### CONSIGNES À SUIVRE
Recopiez mot pour mot le passage de la critique du film Hanna qui commence par « Résumé: Hanna (Saoirse » et se termine par « d’une manière extraordinaire. ».

### EXTRAIT À LIRE
■ ■ ■ ■ ■ ■ ■
Résumé: Hanna (Saoirse Ronan), 16 ans, vit seule avec son père (Eric Bana) dans une cabane isolée en Finlande. Celui-ci l’a entrainée depuis son plus jeune âge à se battre et à survivre en milieu extrême. Elle est finalement envoyée en Europe par son père pour une mission des plus dangereuses : assassiner l’agent (Cate Blanchett) responsable de la mort de sa mère…
De prime abord, on imagine mal Joe Wright se lancer dans la réalisation d’un film d’action, vu son pédigrée. Le réalisateur s’est en effet jusqu’à présent spécialisé dans la réalisation de drames, qu’ils soient actuels (Le Soliste) ou en costumes (Orgueil et Préjugés). Cependant, toute personne ayant visionné le surprenant Reviens-moi sait que Joe Wright possède un sens aigu de la mise en scène et un style bien à lui. Et avec Hanna, il le prouve d’une manière extraordinaire.
A partir d’une histoire assez banale reprenant les prémisses du Nikita de Luc Besson (une jeune fille entraînée pour être une tueuse implacable se retrouve poursuivie par des agents gouvernementaux), Joe Wright signe en effet un film des plus singuliers. Contrairement à ce que la bande-annonce du film laissait présager, Hanna n’est pas un simple actioner bourrin. A vrai dire, ce serait même plutôt le contraire, puisqu’ici l’action est plus dictée par le parcours initiatique et émotionnel de sa singulière héroïne que par la nécessité de fournir au spectateur sa dose d’adrénaline. En résulte un film assez lent, limite hypnotique, dans lequel les accès de violence sont d’autant plus fulgurants. Wright prouve d’ailleurs au passage qu’il est tout à fait capable d’emballer d’excellentes scènes d’action, que ce soit lors d’une course-poursuite sur un quai encombré de containers ou lors d’affrontements secs et sans fioritures rappelant la trilogie Jason Bourne (en plus lisible toutefois). Des scènes de combats excellemment chorégraphiées (l’impressionnante baston dans le métro berlinois) et dans lesquelles Wright utilise judicieusement le ralenti pour amplifier l’impact des coups (Zack Snyder et ses ralentis ringards et pompeux peut aller se rhabiller).
■ ■ ■ ■ ■ ■ ■
### DONNÉES FOURNIES
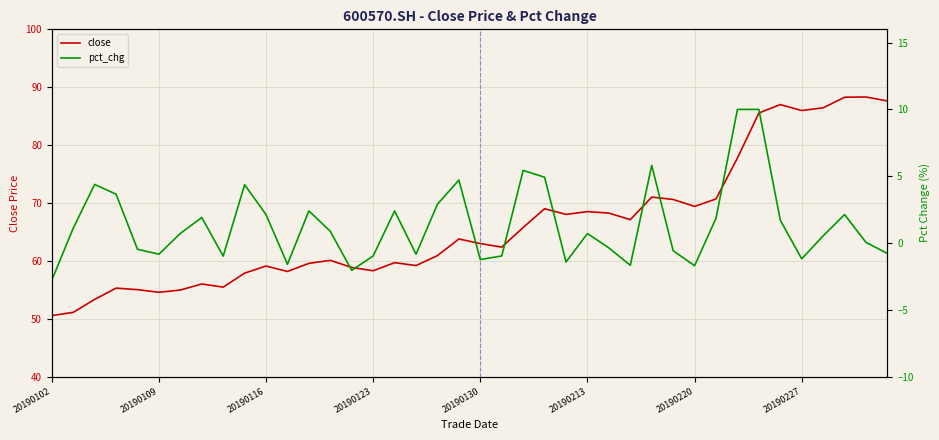

True or false: close and pct_chg cross at least once.

False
■ ■ ■ ■ ■ ■ ■
### RÉSULTAT ATTENDU
Résumé: Hanna (Saoirse Ronan), 16 ans, vit seule avec son père (Eric Bana) dans une cabane isolée en Finlande. Celui-ci l’a entrainée depuis son plus jeune âge à se battre et à survivre en milieu extrême. Elle est finalement envoyée en Europe par son père pour une mission des plus dangereuses : assassiner l’agent (Cate Blanchett) responsable de la mort de sa mère…
De prime abord, on imagine mal Joe Wright se lancer dans la réalisation d’un film d’action, vu son pédigrée. Le réalisateur s’est en effet jusqu’à présent spécialisé dans la réalisation de drames, qu’ils soient actuels (Le Soliste) ou en costumes (Orgueil et Préjugés). Cependant, toute personne ayant visionné le surprenant Reviens-moi sait que Joe Wright possède un sens aigu de la mise en scène et un style bien à lui. Et avec Hanna, il le prouve d’une manière extraordinaire.